Requirement »
Write out the part of the forum thread on multi_match best_fields queries word for word, beginning at the words "How can I tune" and stopping after the words "for brevity ...".

Source passage »
Has MultiMatch's BestFields functionality changed?


#1

Hi all,

How can I tune this query so that the 4th result (see below) which matches on both words ('A61' & 'roundabout') appears first in the list? Or is there a better way to query for this altogether (note the mapping at the bottom of the post)?

_search query

{
  "from": 0,
  "size": 10,
  "highlight": {
... stripped for brevity ...
    }
  },
  "_source": {
    "excludes": [
      "*"
    ]
  },
  "query": {
    "bool": {
      "should": [
        {
          "multi_match": {
            "type": "best_fields",
            "query": "a61 roundabout",
            "fields": [
              "code",
              "code.standard",
              "name",
              "notes",
              "notes.english",
              "shortName"
            ]
          }
        },
        {
          "nested": {
            "query": {
              "multi_match": {
                "type": "best_fields",
                "query": "a61 roundabout",
                "fields": [
                  "screenData.valueString",
                  "screenData.valueString.english"
                ]
              }
            },
            "path": "screenData"

Collected material »
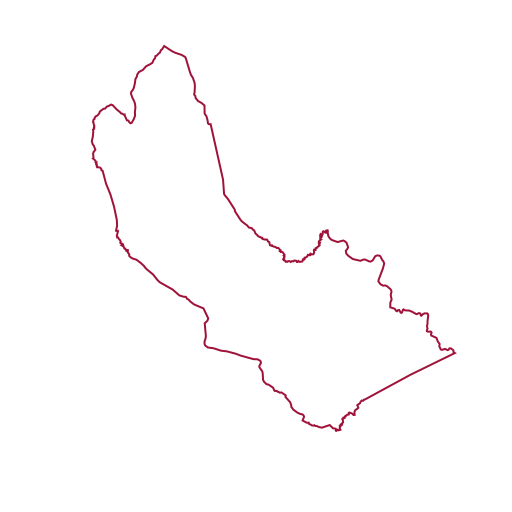 Kaoh Nheaek, Môndól Kiri, Cambodia (Albers equal-area conic projection), rotated 42°
{"feature_id": "14789045B36010441751176", "entity_name": "Kaoh Nheaek", "entity_type": "district", "adm_level": 2, "iso_a3": "KHM", "parent_name": "Cambodia", "parent_adm1": "Môndól Kiri", "projection": "albers", "projection_center": [106.949, 13.127], "detail": "fine", "context": "isolated", "style": "outline", "palette": "rose", "viewbox_px": 512, "rotation_deg": 42, "n_neighbors": 0, "source": "geoboundaries", "source_scale": "gbopen_adm2", "svg_char_len": 6062}
<svg xmlns="http://www.w3.org/2000/svg" viewBox="0 0 512 512"><g transform="rotate(42 256 256)"><path d="M135.1,330.9L136.1,330.4L136.5,329.7L136.8,329.8L139.1,334.2L140.4,335.1L141.0,334.5L143.2,335.2L144.4,335.2L145.8,335.8L146.2,336.9L146.9,337.2L147.9,336.6L148.2,337.0L149.0,337.0L148.9,336.4L149.3,336.3L150.2,336.9L149.5,337.9L151.3,337.6L153.1,338.5L153.9,338.0L154.1,338.3L155.1,338.6L156.4,337.6L156.7,338.6L157.3,337.9L158.5,339.2L160.6,339.5L161.6,340.7L163.3,340.9L166.1,340.4L169.4,338.8L174.8,338.3L180.2,338.4L180.5,338.7L183.6,339.0L191.8,338.6L198.8,339.8L202.1,339.9L216.5,336.7L225.3,336.6L229.3,334.8L231.2,333.3L233.3,333.9L235.2,333.5L237.9,333.8L242.5,333.4L252.0,330.1L262.2,334.3L263.2,336.6L262.9,340.3L272.5,349.2L273.7,351.1L275.1,354.2L276.8,355.9L278.2,356.5L281.4,356.2L286.3,352.9L293.3,349.8L298.1,346.4L306.3,342.2L311.2,340.3L323.2,334.3L326.3,331.7L328.9,331.1L330.0,331.2L331.3,332.3L331.8,334.7L332.4,336.0L333.0,336.4L338.0,337.6L339.7,338.9L344.0,343.2L346.0,344.1L349.6,344.2L351.6,343.1L356.5,342.5L357.2,342.5L359.2,343.6L360.3,343.7L361.6,342.4L363.0,342.4L363.6,341.9L365.2,341.7L366.1,340.4L371.4,339.7L372.2,341.0L379.2,341.8L381.9,343.2L383.2,344.5L386.6,345.2L391.6,344.7L394.2,343.9L396.7,342.6L398.1,342.7L398.9,343.0L399.5,343.8L400.7,347.1L405.4,345.9L406.7,344.6L408.0,345.3L409.6,344.6L410.4,344.7L411.9,343.9L412.6,342.7L413.7,342.7L415.3,341.5L417.3,341.0L419.9,339.4L423.9,332.3L428.5,332.5L430.8,331.0L431.6,331.4L432.1,332.4L432.5,332.4L432.8,332.1L432.5,331.5L432.9,330.4L434.0,330.3L435.0,328.6L433.4,327.9L432.7,327.1L432.8,326.2L431.9,326.1L431.8,325.0L432.9,323.9L432.8,323.7L431.8,323.7L432.1,321.5L430.2,319.7L429.5,319.7L429.1,318.9L429.4,318.5L429.1,317.7L430.2,317.2L429.4,315.8L430.0,315.2L429.7,314.6L429.9,313.1L431.0,311.7L429.9,310.5L430.2,309.8L432.7,308.8L434.8,308.9L435.6,308.1L433.5,306.0L433.1,304.7L432.9,303.7L433.5,302.1L433.6,300.3L431.1,299.1L431.8,295.8L431.2,294.0L431.3,292.7L432.4,292.0L432.3,290.7L432.8,290.2L450.2,241.0L468.7,195.1L467.3,195.4L466.1,194.2L465.3,194.0L462.5,194.3L461.6,195.2L461.8,196.8L461.4,197.7L458.6,198.6L457.0,201.3L455.8,201.8L452.6,200.4L451.3,198.5L448.4,197.9L444.9,196.1L439.5,197.8L438.6,197.4L437.7,195.4L436.5,195.2L434.3,197.3L433.4,197.5L432.7,197.0L432.0,195.1L429.9,193.7L429.1,192.0L426.8,189.3L424.0,185.2L422.3,184.0L421.6,184.1L419.6,185.9L419.0,187.4L418.8,189.8L418.2,189.9L417.4,189.1L416.1,188.9L415.1,189.7L414.6,191.3L414.1,191.9L409.6,192.9L406.4,194.0L403.1,196.7L401.4,196.9L401.2,197.6L402.3,200.3L402.0,201.1L401.1,201.2L398.6,200.3L397.8,201.1L397.8,202.7L397.2,203.0L394.3,202.4L390.1,204.3L386.9,200.6L386.0,197.7L382.2,194.8L380.5,191.8L379.4,191.0L378.0,190.7L373.2,190.8L371.5,191.6L370.3,193.0L367.4,193.7L364.0,193.0L363.0,191.5L358.6,180.2L356.3,175.8L354.2,174.7L352.8,174.6L348.9,173.1L347.8,173.0L345.8,174.3L344.9,176.0L344.8,176.9L345.6,180.4L345.5,181.9L344.9,183.4L344.0,184.2L339.7,185.5L338.4,186.5L336.7,189.8L329.9,193.5L324.2,194.1L321.5,193.8L319.3,192.1L319.1,189.2L318.5,187.8L314.5,185.6L312.2,185.6L310.5,186.1L307.3,191.0L301.6,193.4L299.1,193.5L296.3,192.7L294.0,191.0L292.7,189.4L292.0,189.0L291.1,190.2L291.4,190.8L292.2,191.3L292.4,191.9L291.5,192.3L289.7,192.3L289.4,192.8L289.4,193.5L291.0,195.1L291.1,195.8L289.3,196.4L289.6,197.0L291.3,196.8L292.1,197.8L292.0,198.4L290.9,198.0L290.4,198.3L291.5,199.2L292.1,200.2L293.4,200.1L292.9,202.4L293.3,203.7L294.8,205.0L295.0,204.1L295.5,205.1L296.2,205.6L295.6,208.5L295.9,208.9L295.1,210.3L296.8,212.2L295.6,211.7L294.9,212.4L295.3,213.2L296.8,214.3L297.5,216.3L296.1,217.7L295.0,217.7L294.9,218.4L295.8,218.5L295.8,219.0L294.7,220.1L293.8,220.5L294.4,222.3L293.9,224.0L293.2,224.7L293.5,225.5L294.1,225.7L294.2,226.1L294.0,226.8L293.2,227.1L294.1,229.1L292.3,231.2L290.9,231.3L291.0,232.3L290.4,233.1L289.2,232.6L287.4,233.8L287.3,235.1L286.2,235.7L285.8,237.2L284.7,237.2L283.4,238.2L283.2,239.3L282.4,239.6L282.5,239.9L282.0,240.4L280.1,240.0L279.7,240.0L279.5,240.5L278.5,240.4L278.1,239.3L278.3,238.4L277.7,238.2L277.7,237.5L277.3,237.2L276.4,237.2L276.6,236.2L276.3,235.9L275.2,235.9L273.7,235.3L272.2,235.7L271.8,236.3L271.0,235.7L270.9,236.4L270.3,236.5L270.1,235.8L269.3,235.3L267.6,235.1L267.1,235.1L266.2,236.1L264.5,236.3L262.0,237.5L260.9,237.4L261.0,237.9L259.1,238.6L256.6,236.8L255.2,237.2L253.5,236.4L252.3,237.0L251.9,237.7L249.6,238.9L249.0,238.9L248.5,238.4L248.1,238.9L246.8,238.9L246.1,239.4L243.8,239.9L242.7,239.5L240.8,239.7L237.5,238.2L236.0,238.5L234.3,238.1L231.7,239.6L228.9,239.2L223.4,239.7L220.7,239.6L210.6,236.9L209.0,235.7L197.0,232.4L192.0,231.7L190.7,231.2L180.4,221.3L134.1,188.4L132.7,189.6L131.6,189.6L129.0,187.4L125.6,185.3L122.6,184.6L117.0,178.6L113.2,178.7L108.8,179.7L108.0,179.3L105.7,179.1L103.6,177.6L102.3,177.5L101.5,176.9L101.1,175.8L96.9,170.6L94.5,168.4L90.0,165.9L86.5,164.9L84.0,163.6L72.0,156.3L70.3,155.5L66.2,156.3L60.0,159.0L56.5,160.0L47.3,161.4L47.9,165.2L47.6,166.9L48.5,169.0L48.1,171.4L48.2,173.3L47.5,174.8L48.7,176.7L48.6,178.3L49.7,181.8L49.0,184.4L47.4,188.4L47.4,193.5L45.9,197.6L46.3,200.6L47.4,202.3L48.0,205.1L50.8,209.3L52.8,213.1L53.3,214.7L53.4,217.2L54.3,218.9L58.2,221.1L61.9,222.5L64.3,223.9L67.0,226.3L69.7,230.1L72.3,232.7L73.7,236.4L74.5,240.2L73.8,241.4L71.5,241.2L70.7,240.7L69.2,241.5L64.5,239.5L63.7,238.8L63.4,239.4L61.5,239.7L60.4,240.3L58.6,240.1L54.4,240.3L48.6,239.8L47.0,240.4L46.0,243.4L45.2,244.6L45.2,247.4L44.1,248.8L43.3,253.1L44.1,255.0L44.1,257.8L43.4,259.7L43.8,261.6L44.3,262.2L44.0,263.3L45.2,265.5L46.0,265.6L47.4,266.8L48.4,267.1L49.2,268.4L49.6,268.4L49.7,269.2L50.6,269.7L50.3,271.1L51.9,272.5L54.7,276.2L57.2,280.6L59.8,282.2L61.7,282.6L65.5,284.5L65.8,287.7L66.5,289.0L69.3,291.5L69.7,292.2L69.6,292.6L72.9,292.6L74.1,293.5L74.4,293.3L74.4,293.7L75.0,293.6L75.3,294.2L75.9,294.2L76.0,294.9L77.1,294.9L77.4,295.7L78.1,296.2L78.4,296.3L78.5,295.9L79.3,295.7L80.8,294.7L82.5,294.7L83.8,295.7L85.0,295.3L96.2,302.6L106.7,307.7L117.9,314.6L128.5,322.4L132.5,326.4L135.1,330.9Z" fill="none" stroke="#9f1239" stroke-width="2"/></g></svg>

Complete response »
How can I tune this query so that the 4th result (see below) which matches on both words ('A61' & 'roundabout') appears first in the list? Or is there a better way to query for this altogether (note the mapping at the bottom of the post)?

_search query

{
  "from": 0,
  "size": 10,
  "highlight": {
... stripped for brevity ...